The opportunity – and the invitation—is to come together for the sake of the gospel and for the sake of Jesus Christ; it is to choose love! It is to embrace your baptismal ministries and to work together through this season of change.

Yet because we are human and no one will get it right every day, this season of change is a season for forgiveness. Bishops and canons and rectors and interim rectors and wardens and vestries are not perfect, and because sorting through complex issues like music ministry is always hard (and harder still in times of transition) it means that you will need to embrace that call of the gospel to forgive. How many times? Well, you remember what Jesus said…way more than seven.

Since I have mentioned music, let me say just a word about that knowing that there is a danger of moving from preaching to meddling here. It has been said that the one who sings, prays twice. Music is a form of prayer – and it touches our souls. But music in the Church is as often divisive as inclusive. What we like is different. My I-Pod has a lot of Bruce Springsteen on it and very little country music. Yours might be different. It is the same with sacred music. Who decides what is sacred and which instrument should be used and which book the hymns are to come from? A gentle reminder in this season of change that the goal here, as well, is to praise God from whom all blessings flow – not to make sure our favorite hymns are the ones that are sung. This, too, requires faith, hope, and love, and especially love.

And this, I believe, really is the gift: that this season of change and maybe even some holy chaos gives all of you an opportunity to be transfigured and to grow closer to the risen Christ. For it is the risen Christ we serve, not ourselves. As Paul put it in today’s epistle reading to the baptized in Corinth:  For it is the God who said, "Let light shine out of darkness," who has shone in our hearts to give the light of the knowledge of the glory of God in the face of Jesus Christ.

So today is the Last Sunday after the Epiphany. That word, epiphany, comes from two Greek words: epi-phanos; literally it means “to shine forth.” The Light of Christ has come into the world so that we might allow that light to shine through us. And not only within the walls of this little church with the red doors on a Sunday morning, but at our dinner tables and in our classrooms and at the vestry meetings and in your workplaces and out on the streets of Worcester. 

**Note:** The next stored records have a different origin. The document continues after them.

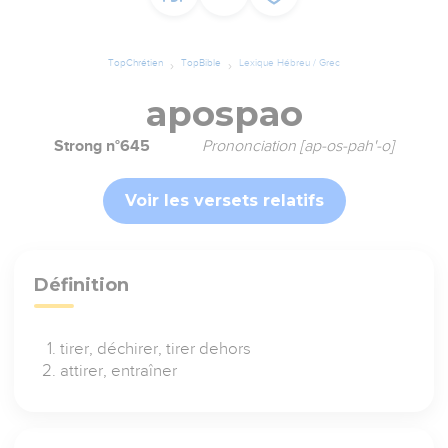
TopChrétien
TopBible
Lexique Hébreu / Grec
apospao
Strong n°645
Prononciation [ap-os-pah'-o]
Voir les versets relatifs
Définition
tirer, déchirer, tirer dehors
attirer, entraîner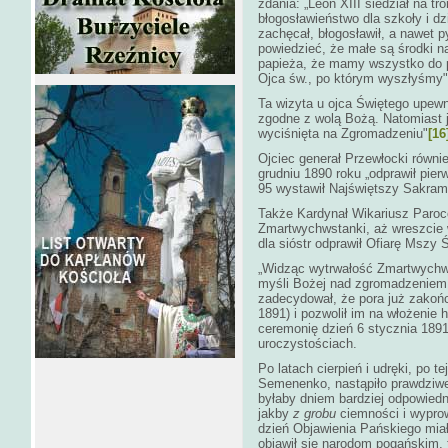
zdania: „Leon XIII siedział na tr
błogosławieństwo dla szkoły i dz
zachęcał, błogosławił, a nawet p
powiedzieć, że małe są środki n
papieża, że mamy wszystko do p
Ojca św., po którym wyszłyśmy"
Ta wizyta u ojca Świętego upewn
zgodne z wolą Bożą. Natomiast 
wyciśnięta na Zgromadzeniu"
[16
Ojciec generał Przewłocki równ
grudniu 1890 roku „odprawił pie
95 wystawił Najświętszy Sakram
Także Kardynał Wikariusz Parocc
Zmartwychwstanki, aż wreszcie w
dla sióstr odprawił Ofiarę Mszy 
„Widząc wytrwałość Zmartwychws
myśli Bożej nad zgromadzeniem 
zadecydował, że pora już zakończ
1891) i pozwolił im na włożenie
ceremonię dzień 6 stycznia 1891 
uroczystościach.
Po latach cierpień i udręki, po te
Semenenko, nastąpiło prawdziw
byłaby dniem bardziej odpowiedn
jakby
z grobu
ciemności i wypro
dzień Objawienia Pańskiego mia
objawił się narodom pogańskim,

Epi-phanos. Shine forth! For it is the God who said, "Let light shine out of darkness," who has shone in our hearts to give the light of the knowledge of the glory of God in the face of Jesus Christ.
Liturgically, we are about to transition as well. Transitions all around so get used to them! Embrace them! I will be blessed to be with you on Wednesday evening as this Lenten journey begins – so I’ll save my Ash Wednesday sermon for then. But beyond Wednesday, and into the Second Sunday of Lent when your interim rector begins and then beyond that to the empty tomb, we will find ourselves reflecting on the wilderness. It’s all over the Bible, you know: 80% of the Torah takes place in the Sinai Desert. Exodus. Leviticus. Numbers. Deuteronomy . Four/fifths of the Torah is about what it means to have left the leeks and melons and slavery of Egypt behind in search of the Promised Land, a land flowing with milk and honey. If that isn’t transition, I don’t know what is!

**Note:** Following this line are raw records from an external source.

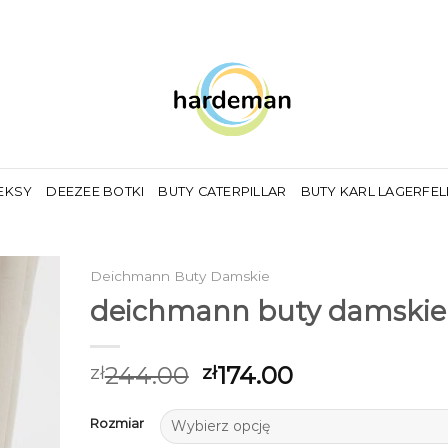
EKSY
DEEZEE BOTKI
BUTY CATERPILLAR
BUTY KARL LAGERFE
Deichmann Buty Damskie
deichmann buty damskie
244.00
174.00
zł
zł
Rozmiar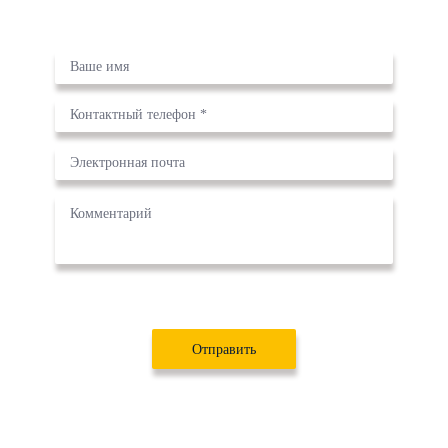
сайта
Даю свое
согласие на обработку персональных данных
в
соответствии с
политикой в отношении обработки данных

Our friend Elijah goes out for forty days in the wilderness and it’s there that he hears “the still, small voice of God” – or if you prefer the newer translations, “the sound of sheer silence.”  It’s out in the wilderness that Jesus goes to be baptized and as we’ll hear next weekend, where he will be driven by Satan to be tested for forty days and forty nights. And it is into the wilderness that we are getting ready to journey through the forty days and nights of Lent. Like the Israelites, I pray that you will find surprising gifts along the way: daily bread, and water enough. Like Elijah, I pray that you will listen for the still small voice of God. Jesus, I pray that you will be ministered to by angels. The wilderness is not a punishment – it’s where God finds us.  

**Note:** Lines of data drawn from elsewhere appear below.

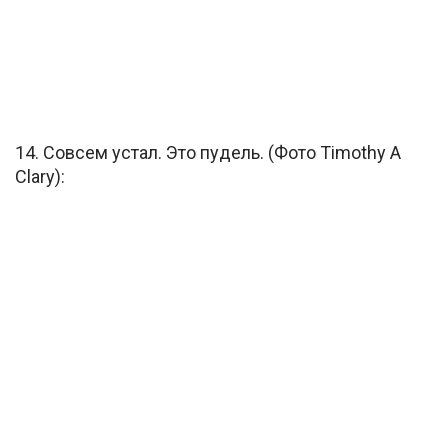
14. Совсем устал. Это пудель. (Фото Timothy A
Clary):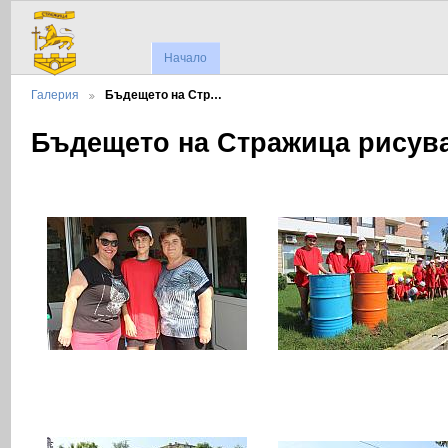
Начало
Галерия
Бъдещето на Стр…
Бъдещето на Стражица рисув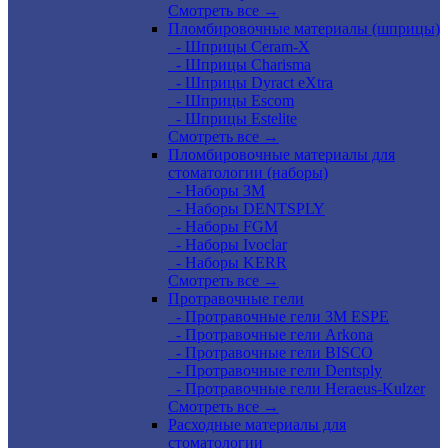
Смотреть все →
Пломбировочные материалы (шприцы)
- Шприцы Ceram-X
- Шприцы Charisma
- Шприцы Dyract eXtra
- Шприцы Escom
- Шприцы Estelite
Смотреть все →
Пломбировочные материалы для
стоматологии (наборы)
- Наборы 3М
- Наборы DENTSPLY
- Наборы FGM
- Наборы Ivoclar
- Наборы KERR
Смотреть все →
Протравочные гели
- Протравочные гели 3М ESPE
- Протравочные гели Arkona
- Протравочные гели BISCO
- Протравочные гели Dentsply
- Протравочные гели Heraeus-Kulzer
Смотреть все →
Расходные материалы для
стоматологии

Many of us tend to prefer mountaintops. That, I think, is why those disciples are tempted to build three booths there. We like the vista, the clarity, the air, the proximity to God. But Moses and Elijah and Jesus aren’t looking for booths because they cannot be confined. All three are wilderness people – people who trust that when all is stripped away, there is only God; or more accurately, God and the companions God gives us along the way to love.

May you be ministered to by angels in the days ahead – and find that there is water enough for each day and daily bread and miracles to pay attention to and to give thanks for. All of these are sure signs of God’s presence in your midst. There may be some circling about and getting lost and doubling back; after all it took forty years for the Israelites to find their way to the Promised Land.

So be not afraid. Keep your eyes on the prize and put your whole trust in the living God, the one who points us to Jesus, the beloved. Listen to him.